Among the entries below, take the line with "[396,251,429,260] 5.3.6.1 -> (622, 503) none" and the line with "[139,933,240,943] Western Power", and output them and every line between them exactly, with nothing else.

======== Data

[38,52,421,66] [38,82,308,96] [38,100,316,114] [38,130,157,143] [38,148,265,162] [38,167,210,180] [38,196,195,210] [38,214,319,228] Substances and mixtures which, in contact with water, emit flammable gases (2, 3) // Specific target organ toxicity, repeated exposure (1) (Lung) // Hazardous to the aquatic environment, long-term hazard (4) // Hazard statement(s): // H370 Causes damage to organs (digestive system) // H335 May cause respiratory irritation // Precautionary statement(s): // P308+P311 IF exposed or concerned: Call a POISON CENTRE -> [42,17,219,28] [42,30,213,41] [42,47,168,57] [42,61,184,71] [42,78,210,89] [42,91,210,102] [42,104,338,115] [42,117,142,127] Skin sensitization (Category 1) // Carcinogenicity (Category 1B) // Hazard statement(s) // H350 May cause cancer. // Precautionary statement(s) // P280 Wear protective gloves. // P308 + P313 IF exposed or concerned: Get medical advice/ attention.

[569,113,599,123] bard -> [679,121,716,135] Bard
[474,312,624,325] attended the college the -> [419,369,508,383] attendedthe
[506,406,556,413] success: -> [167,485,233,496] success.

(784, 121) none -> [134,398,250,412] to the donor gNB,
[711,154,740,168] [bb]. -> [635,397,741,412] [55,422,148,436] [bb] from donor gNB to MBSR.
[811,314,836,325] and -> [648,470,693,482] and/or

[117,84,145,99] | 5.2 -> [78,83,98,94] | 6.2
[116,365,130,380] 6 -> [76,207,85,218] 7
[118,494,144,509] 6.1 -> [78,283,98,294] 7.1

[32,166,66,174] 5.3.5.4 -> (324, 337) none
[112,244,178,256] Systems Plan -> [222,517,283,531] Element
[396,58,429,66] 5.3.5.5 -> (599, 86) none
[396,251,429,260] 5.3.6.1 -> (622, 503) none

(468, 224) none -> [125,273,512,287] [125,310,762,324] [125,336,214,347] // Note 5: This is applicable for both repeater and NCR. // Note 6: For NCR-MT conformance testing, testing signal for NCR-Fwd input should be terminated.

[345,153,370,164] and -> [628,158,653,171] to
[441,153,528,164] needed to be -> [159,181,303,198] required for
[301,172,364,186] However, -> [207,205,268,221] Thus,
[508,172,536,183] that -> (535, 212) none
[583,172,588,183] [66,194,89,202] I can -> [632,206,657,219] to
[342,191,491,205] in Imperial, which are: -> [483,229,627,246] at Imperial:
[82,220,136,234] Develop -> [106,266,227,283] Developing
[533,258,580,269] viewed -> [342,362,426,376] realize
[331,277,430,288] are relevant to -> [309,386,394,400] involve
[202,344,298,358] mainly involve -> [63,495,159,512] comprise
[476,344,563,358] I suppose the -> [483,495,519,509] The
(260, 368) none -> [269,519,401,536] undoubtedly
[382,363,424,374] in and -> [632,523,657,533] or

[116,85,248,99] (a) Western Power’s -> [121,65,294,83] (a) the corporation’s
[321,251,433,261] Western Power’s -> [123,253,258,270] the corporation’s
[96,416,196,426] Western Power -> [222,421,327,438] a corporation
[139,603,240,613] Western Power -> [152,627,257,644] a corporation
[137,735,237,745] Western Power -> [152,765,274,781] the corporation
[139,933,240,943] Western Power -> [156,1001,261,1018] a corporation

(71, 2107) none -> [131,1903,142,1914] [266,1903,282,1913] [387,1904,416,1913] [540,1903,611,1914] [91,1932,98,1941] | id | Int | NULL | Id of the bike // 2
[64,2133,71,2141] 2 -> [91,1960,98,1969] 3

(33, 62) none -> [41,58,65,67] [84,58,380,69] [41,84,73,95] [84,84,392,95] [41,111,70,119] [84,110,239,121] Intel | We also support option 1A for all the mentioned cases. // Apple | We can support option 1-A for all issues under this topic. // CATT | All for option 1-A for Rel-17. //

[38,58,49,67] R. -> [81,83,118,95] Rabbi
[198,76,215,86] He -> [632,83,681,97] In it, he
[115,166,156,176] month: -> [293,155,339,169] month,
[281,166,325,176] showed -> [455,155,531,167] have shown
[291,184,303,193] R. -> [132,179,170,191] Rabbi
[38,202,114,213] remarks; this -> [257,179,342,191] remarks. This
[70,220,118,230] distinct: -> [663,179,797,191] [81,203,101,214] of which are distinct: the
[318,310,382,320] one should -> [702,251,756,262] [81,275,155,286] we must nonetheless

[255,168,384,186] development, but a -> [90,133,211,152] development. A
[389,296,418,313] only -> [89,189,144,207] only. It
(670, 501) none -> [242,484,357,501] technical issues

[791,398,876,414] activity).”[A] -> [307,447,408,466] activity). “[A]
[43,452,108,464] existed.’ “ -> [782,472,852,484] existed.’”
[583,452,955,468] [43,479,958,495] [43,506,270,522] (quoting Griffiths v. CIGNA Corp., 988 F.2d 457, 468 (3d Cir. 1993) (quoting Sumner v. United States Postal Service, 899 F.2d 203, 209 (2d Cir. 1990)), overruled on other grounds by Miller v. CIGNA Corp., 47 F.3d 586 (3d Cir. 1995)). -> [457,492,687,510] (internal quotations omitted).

================

• Solution to this problem
[396,251,429,260] 5.3.6.1 -> (622, 503) none

(468, 224) none -> [125,273,512,287] [125,310,762,324] [125,336,214,347] // Note 5: This is applicable for both repeater and NCR. // Note 6: For NCR-MT conformance testing, testing signal for NCR-Fwd input should be terminated.

[345,153,370,164] and -> [628,158,653,171] to
[441,153,528,164] needed to be -> [159,181,303,198] required for
[301,172,364,186] However, -> [207,205,268,221] Thus,
[508,172,536,183] that -> (535, 212) none
[583,172,588,183] [66,194,89,202] I can -> [632,206,657,219] to
[342,191,491,205] in Imperial, which are: -> [483,229,627,246] at Imperial:
[82,220,136,234] Develop -> [106,266,227,283] Developing
[533,258,580,269] viewed -> [342,362,426,376] realize
[331,277,430,288] are relevant to -> [309,386,394,400] involve
[202,344,298,358] mainly involve -> [63,495,159,512] comprise
[476,344,563,358] I suppose the -> [483,495,519,509] The
(260, 368) none -> [269,519,401,536] undoubtedly
[382,363,424,374] in and -> [632,523,657,533] or

[116,85,248,99] (a) Western Power’s -> [121,65,294,83] (a) the corporation’s
[321,251,433,261] Western Power’s -> [123,253,258,270] the corporation’s
[96,416,196,426] Western Power -> [222,421,327,438] a corporation
[139,603,240,613] Western Power -> [152,627,257,644] a corporation
[137,735,237,745] Western Power -> [152,765,274,781] the corporation
[139,933,240,943] Western Power -> [156,1001,261,1018] a corporation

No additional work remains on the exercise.